# Southern Lower Michigan Open to ORV's On The Road?



## hitechman (Feb 25, 2002)

HB4925 was passed by the House, and is now in the Senate Natural Resources Recreation and "whatever committee". It basically makes all counties in the state "eligible" to pass their own ORV Regulations (including the south half of the lower penninsula).

If you guys/gals want to legally ride on the roadsides in those counties, contact your legislators and express your support. 

You may also want to let them know your feelings on the 300% fee increase for the "ORV Sticker) next year.

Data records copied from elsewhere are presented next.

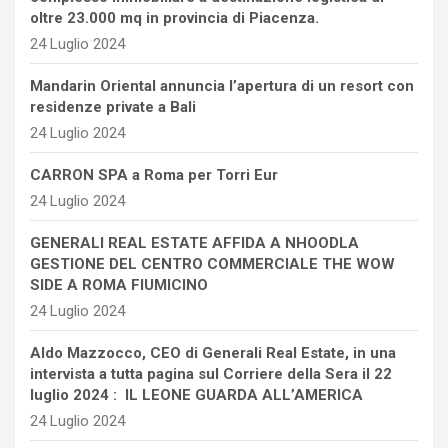
oltre 23.000 mq in provincia di Piacenza.
24 Luglio 2024
Mandarin Oriental annuncia l’apertura di un resort con
residenze private a Bali
24 Luglio 2024
CARRON SPA a Roma per Torri Eur
24 Luglio 2024
GENERALI REAL ESTATE AFFIDA A NHOODLA
GESTIONE DEL CENTRO COMMERCIALE THE WOW
SIDE A ROMA FIUMICINO
24 Luglio 2024
Aldo Mazzocco, CEO di Generali Real Estate, in una
intervista a tutta pagina sul Corriere della Sera il 22
luglio 2024 : IL LEONE GUARDA ALL’AMERICA
24 Luglio 2024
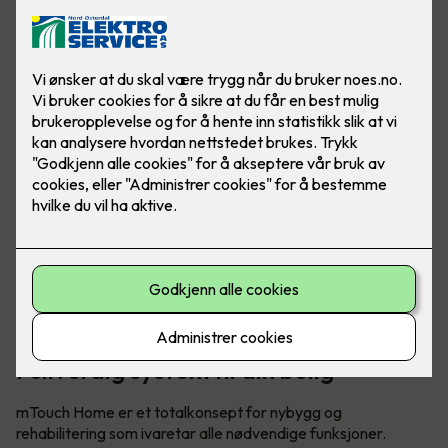
Foto: CTM Lyng
Fullverdig system til din bolig
mTouch Home er et totalkonsept for nybygg og
rehabilitering som ivaretar alle nødvendige funksjoner.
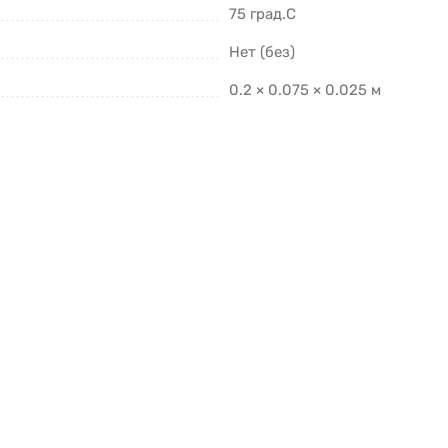
75 град.C
Нет (без)
0.2 × 0.075 × 0.025 м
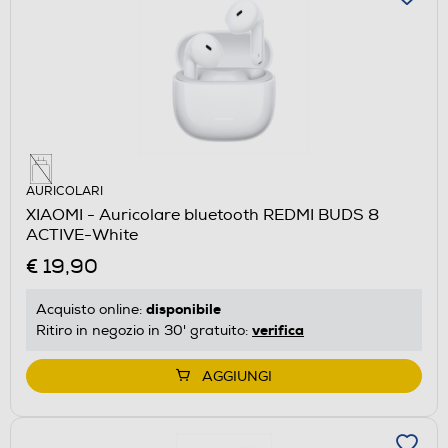
AURICOLARI
XIAOMI - Auricolare bluetooth REDMI BUDS 8
ACTIVE-White
€ 19,90
disponibile
Acquisto online:
verifica
Ritiro in negozio in 30' gratuito:
AGGIUNGI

I'm not opposed to the fee increase, but feel it should be spread out over 2-3 years, and be ACCOUNTED for as to how/when and where it will be spent.

Steve


----------



## bucko12pt (Dec 9, 2004)

hitechman said:


> HB4925 was passed by the House, and is now in the Senate Natural Resources Recreation and "whatever committee". It basically makes all counties in the state "eligible" to pass their own ORV Regulations (including the south half of the lower penninsula).
> 
> If you guys/gals want to legally ride on the roadsides in those counties, contact your legislators and express your support.
> 
> ...


How much will the ORV sticker be next year?


----------



## wally-eye (Oct 27, 2004)

bucko12pt said:


> How much will the ORV sticker be next year?




Something like $45.........or there abouts...


----------



## bucko12pt (Dec 9, 2004)

wally-eye said:


> Something like $45.........or there abouts...


Wow, that's crazy. Small group of owners in the state, so not much protest, or fallout for them on election day.

Imagine if they did that to hunting licenses what the uproar would be?


----------



## hitechman (Feb 25, 2002)

Fee increase has not passed as of yet. Good chance that it will though.

Steve


----------



## FishinJoe (Dec 8, 2003)

I for one hope it doesn't pass. I buy my sticker only for the ice every year and that is a little steep for just a couple months. Also with my limited trail riding that I have done over the years I cannot see where any of that money goes.

Joe


----------